An hour or so out of port we came upon one of the camps of the Club Méditerrannée, a Parisian organization which has instituted some very attractive new ideas in low-cost holidays. The camp on Corfu is made up of groups of simply built Tahitian huts, set in a huge olive grove and fronting on a magnificent stretch of beach. The dining areas are all in the open air, as are bars, dance-floors and libraries. Most of the vacationers were young, in their twenties, but there were some older people and children, and while there were guests from all over Europe there, the only language I heard being spoken was French. Everything was neat and tidy and bright with flowers, and the Tahitian huts blended gracefully into the shade of the olive groves, so that from a little distance at sea they were hardly visible. On a dock in front of the camp there was a crowd of people waiting to be pulled around the bay on water skis by one of the two powerful outboards that buzzed in and out, picking up new skiers with hardly any slow-down, like a nautical assembly line.

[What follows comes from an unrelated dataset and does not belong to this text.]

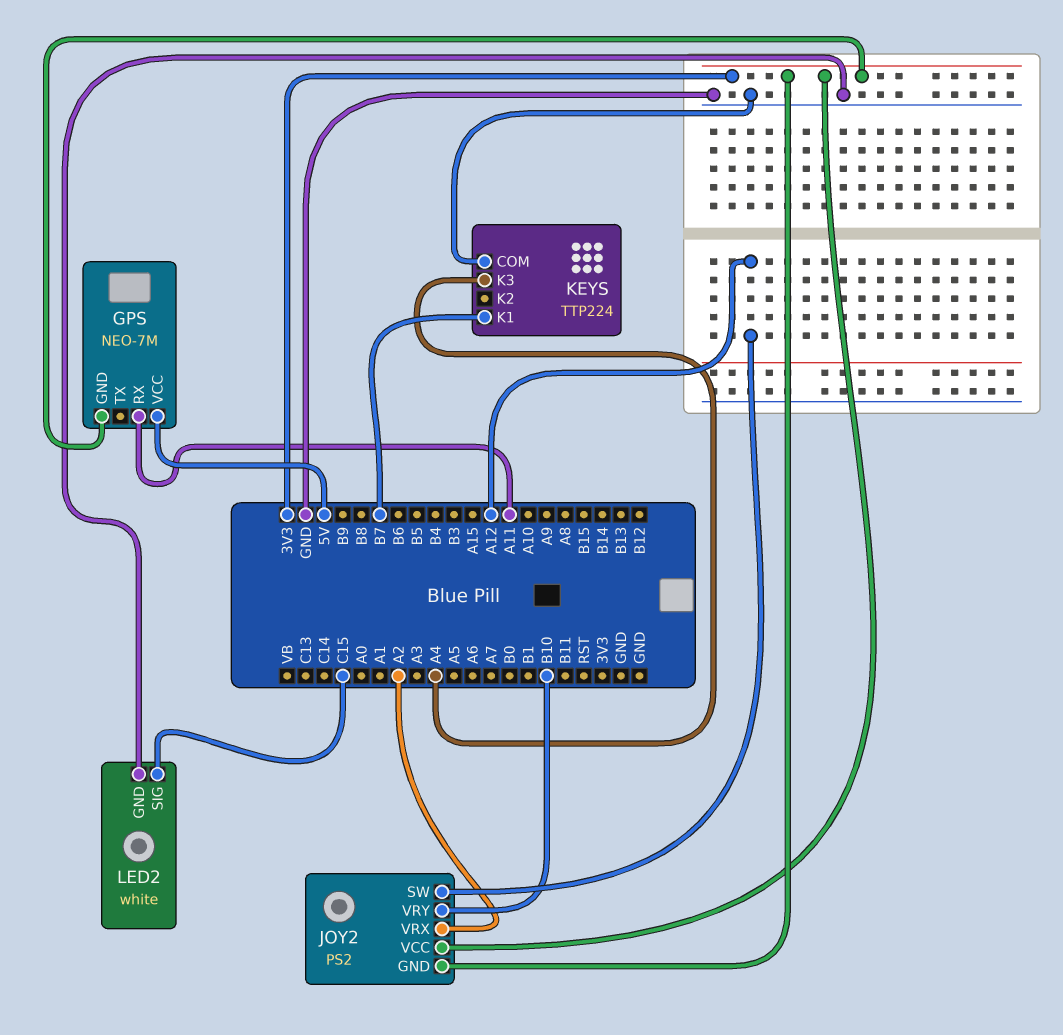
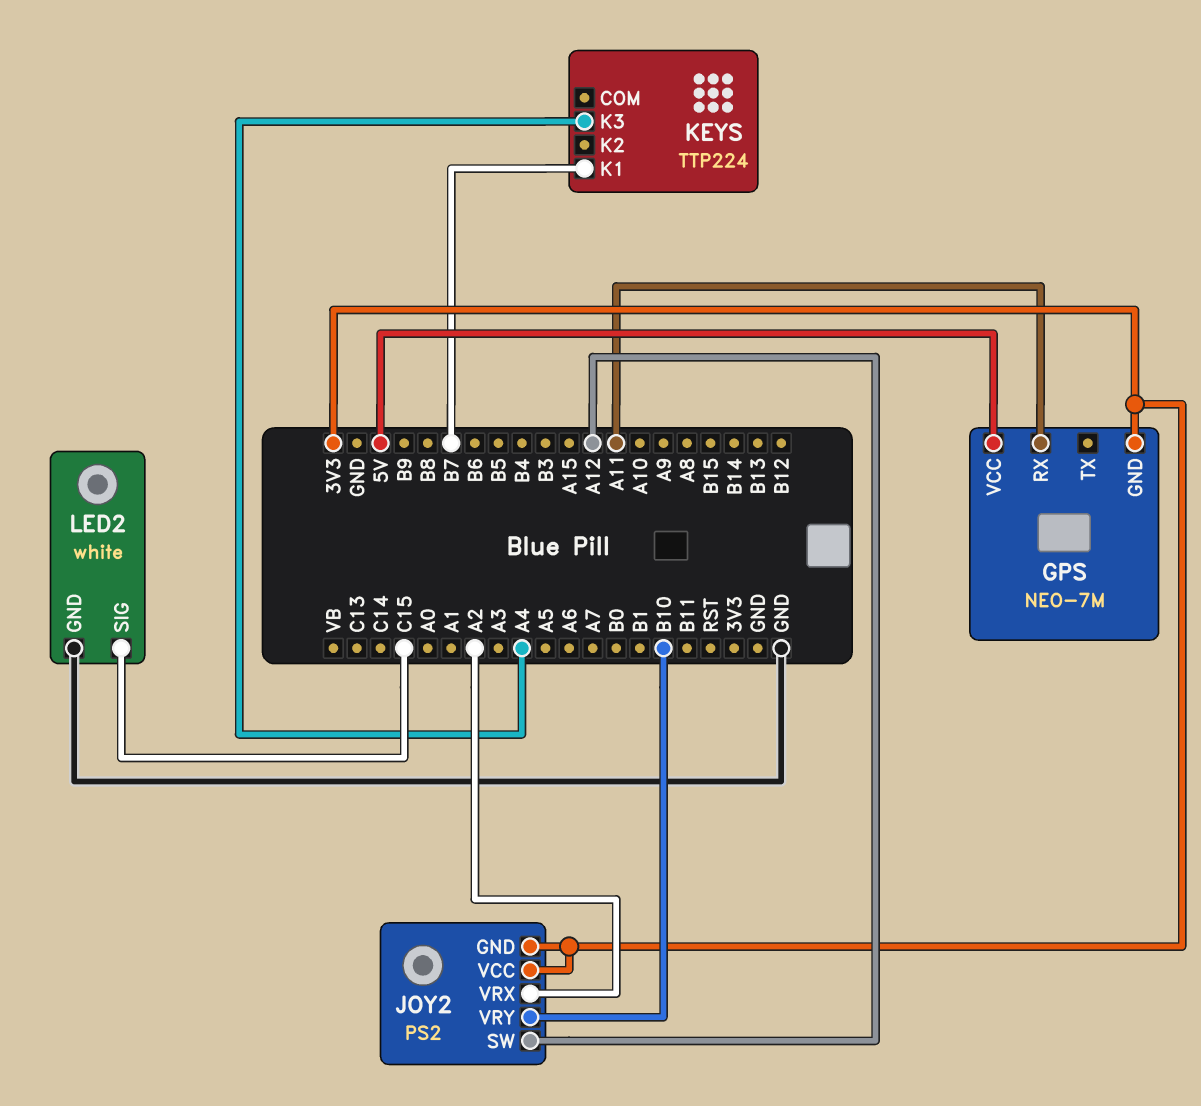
KEYS pin COM: GND -> none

There are camps like this in Italy, Sicily, Yugoslavia, and Israel, cleverly run and growing more popular every year. The prices are most reasonable. For a Parisian, two weeks at the camp in Corfu, with round trip passage by train and boat and all the wine he can drink included, is to be had for one hundred and twelve dollars. Additional time can be had for nineteen dollars and sixty cents a week. For a young man or woman who wanted to learn French and get a glimpse of Greece in the same summer, the camp on Corfu would seem almost irresistible. It would take a taste for gregarious living, and the sightseeing, which is arranged by the camp, would cost a little extra, and you would have to be careful about repeating some of the phrases you picked up if you happened to be invited later to a reception at the Élysée, but the advantages would outweigh the disadvantages, and at the very least you would return with a great tan and the ability to understand the dirtier scenes in almost all the new French movies.